In this section of the notebook you configure your environment settings, including a GCP project, a GCS compute region, and a GCP Bucket. 
You also set the locations of the saved NVTaubular workflow, created in [01-dataset-preprocessing.ipynb](01-dataset-preprocessing.ipynb) and the trained HugeCTR model, created in [02-model-training-hugectr.ipynb](02-model-training-hugectr.ipynb) notebook.

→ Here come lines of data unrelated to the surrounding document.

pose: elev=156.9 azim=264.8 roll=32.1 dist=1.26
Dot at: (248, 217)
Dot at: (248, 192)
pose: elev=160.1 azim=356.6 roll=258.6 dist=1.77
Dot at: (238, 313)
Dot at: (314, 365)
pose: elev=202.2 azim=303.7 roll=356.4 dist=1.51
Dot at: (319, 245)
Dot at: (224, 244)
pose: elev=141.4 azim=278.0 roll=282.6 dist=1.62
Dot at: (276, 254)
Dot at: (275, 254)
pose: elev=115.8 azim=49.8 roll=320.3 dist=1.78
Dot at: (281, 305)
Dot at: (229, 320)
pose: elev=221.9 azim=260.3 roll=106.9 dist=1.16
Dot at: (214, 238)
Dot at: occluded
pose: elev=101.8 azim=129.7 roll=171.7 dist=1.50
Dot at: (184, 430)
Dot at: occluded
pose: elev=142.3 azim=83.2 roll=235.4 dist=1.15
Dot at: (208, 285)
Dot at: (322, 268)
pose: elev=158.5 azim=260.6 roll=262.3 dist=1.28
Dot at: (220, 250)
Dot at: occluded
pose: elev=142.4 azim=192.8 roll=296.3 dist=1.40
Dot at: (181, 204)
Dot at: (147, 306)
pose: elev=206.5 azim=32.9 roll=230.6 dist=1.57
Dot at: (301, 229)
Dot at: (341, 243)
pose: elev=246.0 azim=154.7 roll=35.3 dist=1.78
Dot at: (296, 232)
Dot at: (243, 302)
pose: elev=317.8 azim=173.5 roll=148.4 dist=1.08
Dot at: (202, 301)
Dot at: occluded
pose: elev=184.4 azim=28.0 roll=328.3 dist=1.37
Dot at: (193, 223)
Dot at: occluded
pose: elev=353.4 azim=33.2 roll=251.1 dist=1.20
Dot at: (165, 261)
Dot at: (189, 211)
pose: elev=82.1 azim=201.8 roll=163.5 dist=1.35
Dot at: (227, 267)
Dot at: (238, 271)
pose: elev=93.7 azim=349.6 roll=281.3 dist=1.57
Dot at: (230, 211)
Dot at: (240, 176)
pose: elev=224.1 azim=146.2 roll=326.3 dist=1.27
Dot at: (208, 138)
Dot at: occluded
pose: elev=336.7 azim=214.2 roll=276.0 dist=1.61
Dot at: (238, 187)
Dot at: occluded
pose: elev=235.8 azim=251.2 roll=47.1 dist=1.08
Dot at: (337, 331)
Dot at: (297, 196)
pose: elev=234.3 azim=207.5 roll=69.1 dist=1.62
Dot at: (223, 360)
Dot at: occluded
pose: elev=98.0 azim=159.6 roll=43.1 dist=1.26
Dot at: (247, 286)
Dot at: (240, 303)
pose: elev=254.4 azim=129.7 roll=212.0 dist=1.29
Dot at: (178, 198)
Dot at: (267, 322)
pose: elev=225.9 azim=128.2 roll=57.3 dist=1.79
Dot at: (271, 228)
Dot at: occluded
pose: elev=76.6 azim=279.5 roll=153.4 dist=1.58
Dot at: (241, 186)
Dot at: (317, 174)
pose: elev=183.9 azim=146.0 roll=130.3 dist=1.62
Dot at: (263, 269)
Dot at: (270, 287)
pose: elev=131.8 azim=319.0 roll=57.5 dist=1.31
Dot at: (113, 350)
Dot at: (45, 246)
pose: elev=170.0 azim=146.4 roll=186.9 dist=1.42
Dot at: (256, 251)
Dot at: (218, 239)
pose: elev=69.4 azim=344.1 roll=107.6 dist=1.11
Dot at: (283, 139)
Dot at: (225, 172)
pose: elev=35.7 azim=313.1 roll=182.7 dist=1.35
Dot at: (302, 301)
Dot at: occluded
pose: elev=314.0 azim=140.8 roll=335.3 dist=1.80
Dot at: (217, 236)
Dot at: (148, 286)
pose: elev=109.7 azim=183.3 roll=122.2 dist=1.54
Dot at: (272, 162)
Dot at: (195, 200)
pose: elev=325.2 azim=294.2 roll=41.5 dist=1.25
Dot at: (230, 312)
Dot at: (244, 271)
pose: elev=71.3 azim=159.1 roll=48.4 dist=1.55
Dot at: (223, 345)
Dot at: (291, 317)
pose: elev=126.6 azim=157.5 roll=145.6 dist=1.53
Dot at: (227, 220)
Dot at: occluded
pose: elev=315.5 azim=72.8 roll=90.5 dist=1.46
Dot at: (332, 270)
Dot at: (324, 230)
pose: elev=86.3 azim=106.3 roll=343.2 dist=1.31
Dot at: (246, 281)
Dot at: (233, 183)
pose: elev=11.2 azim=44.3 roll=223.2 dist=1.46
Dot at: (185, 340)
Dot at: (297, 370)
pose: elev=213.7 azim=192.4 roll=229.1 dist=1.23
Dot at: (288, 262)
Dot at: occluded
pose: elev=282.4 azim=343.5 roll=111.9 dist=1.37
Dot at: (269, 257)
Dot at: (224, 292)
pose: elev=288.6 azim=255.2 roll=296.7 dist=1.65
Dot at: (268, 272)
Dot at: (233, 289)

Make sure to update the below cells with the values reflecting your environment.

In [1]:
%load_ext autoreload
%autoreload 2

In [2]:
import json
import os
import shutil
import time

from pathlib import Path
from src.serving import export
from src.configs import EnsembleConfig

from google.cloud import aiplatform as vertex_ai

In [3]:
PROJECT_ID = 'jk-mlops-dev' # Change to your project.
REGION = 'us-central1'  # Change to your region.
STAGING_BUCKET = 'jk-merlin-dev' # Change to your bucket.
MODEL_REPOSITORY_BUCKET = 'jk-vertex-staging'
LOCAL_WORKSPACE = '/home/jupyter/staging'

MODEL_NAME = 'deepfm'
MODEL_VERSION = 'v01'
MODEL_DISPLAY_NAME = f'hugectr-{MODEL_NAME}-{MODEL_VERSION}'
MODEL_DESCRIPTION = 'HugeCTR DeepFM model'
ENDPOINT_DISPLAY_NAME = f'hugectr-{MODEL_NAME}-{MODEL_VERSION}'

EXPORTED_MODELS_DIR = f'gs://{MODEL_REPOSITORY_BUCKET}/hugectr_models'

IMAGE_NAME = 'triton-deploy-hugectr'
IMAGE_URI = f"gcr.io/{PROJECT_ID}/{IMAGE_NAME}"
DOCKERFILE = 'src/Dockerfile.triton'

WORKFLOW_MODEL_DIR = "gs://criteo-datasets/criteo_processed_parquet/workflow" # Change to GCS path of the nvt workflow.
HUGECTR_MODEL_DIR = "gs://merlin-models/hugectr_deepfm_21.09" # Change to GCS path of the hugectr trained model.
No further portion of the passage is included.